YOUR OBJECTIVE: Without including the pictures, copy out every line below.

COLLECTED DATA:
-*-*-
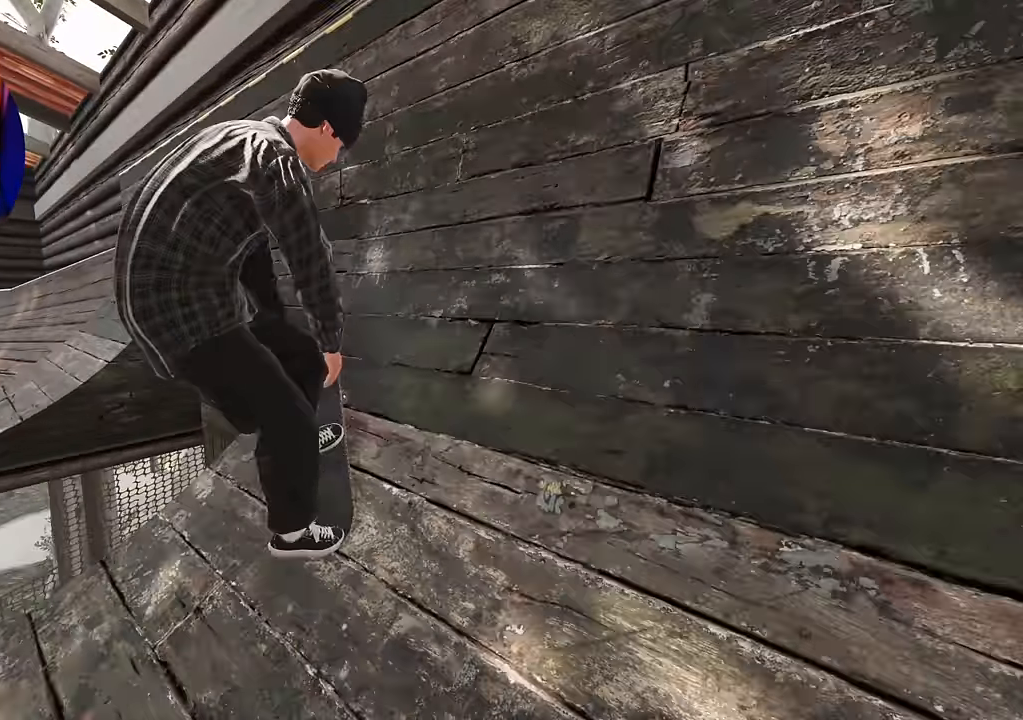
{"buttons": ["R1"], "left_stick": "center", "right_stick": "center", "events": [[133, "R1", "down"], [383, "L2", "up"]]}
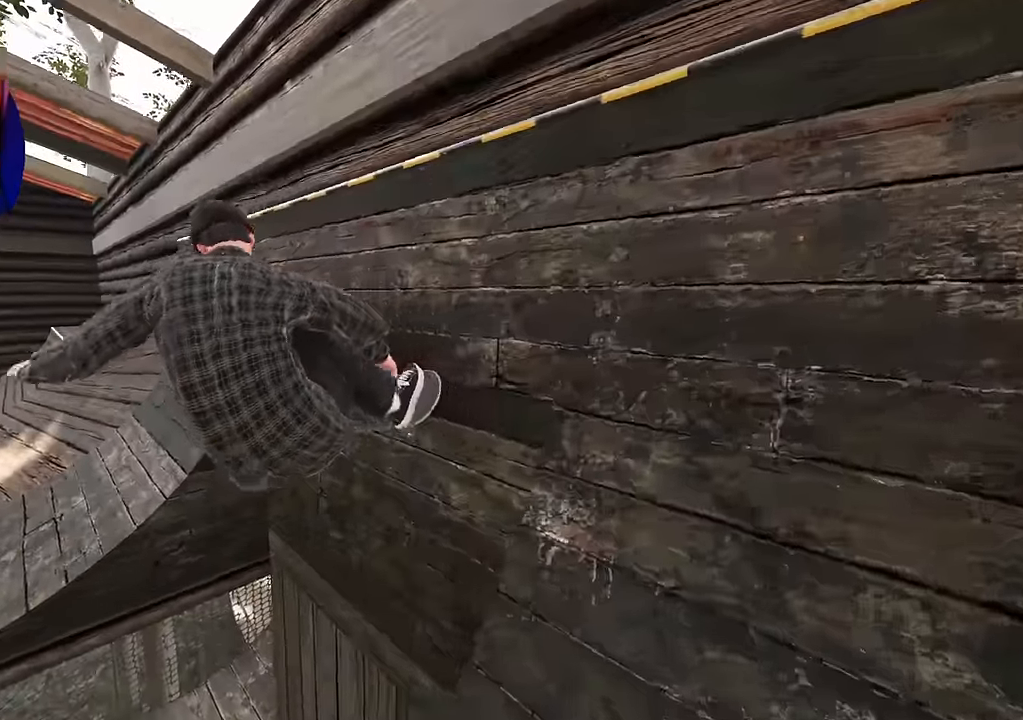
{"buttons": ["L2"], "left_stick": "center", "right_stick": "center", "events": [[50, "L2", "down"], [300, "L2", "up"], [416, "R1", "up"], [483, "L2", "down"]]}
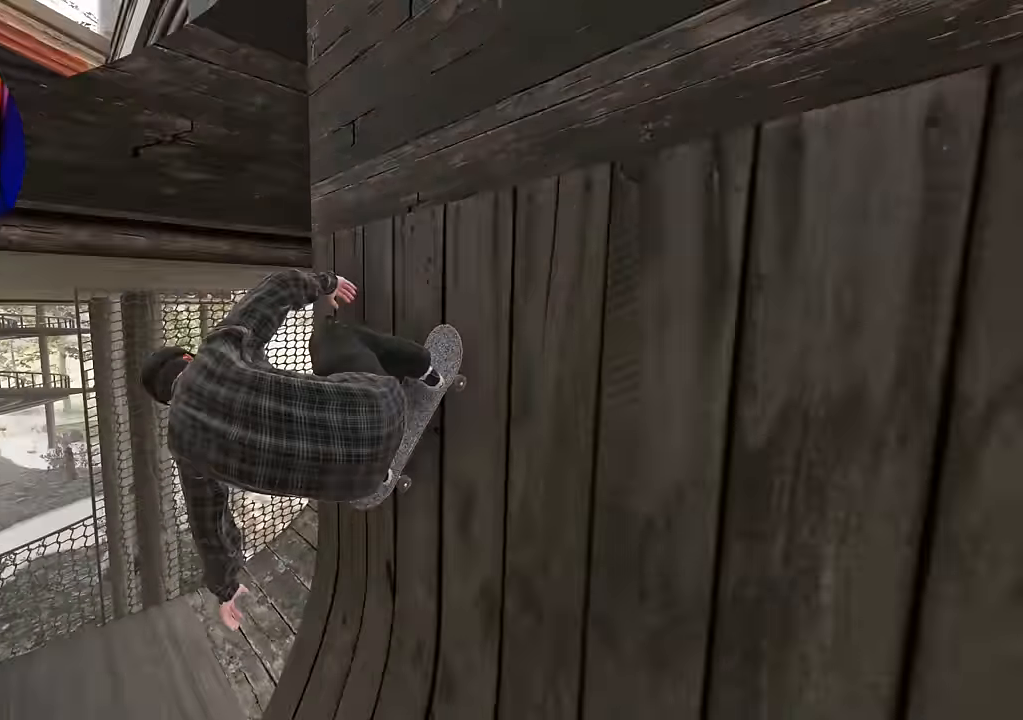
{"buttons": ["L2"], "left_stick": "center", "right_stick": "center", "events": [[33, "L2", "up"], [183, "left_stick", "down"], [200, "right_stick", "up"], [350, "left_stick", "center"], [433, "L2", "down"], [433, "right_stick", "center"]]}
-*-*-
FINISHED EXERCISE:
{"buttons": ["R1"], "left_stick": "center", "right_stick": "center", "events": [[133, "R1", "down"], [383, "L2", "up"]]}
{"buttons": ["L2"], "left_stick": "center", "right_stick": "center", "events": [[50, "L2", "down"], [300, "L2", "up"], [416, "R1", "up"], [483, "L2", "down"]]}
{"buttons": ["L2"], "left_stick": "center", "right_stick": "center", "events": [[33, "L2", "up"], [183, "left_stick", "down"], [200, "right_stick", "up"], [350, "left_stick", "center"], [433, "L2", "down"], [433, "right_stick", "center"]]}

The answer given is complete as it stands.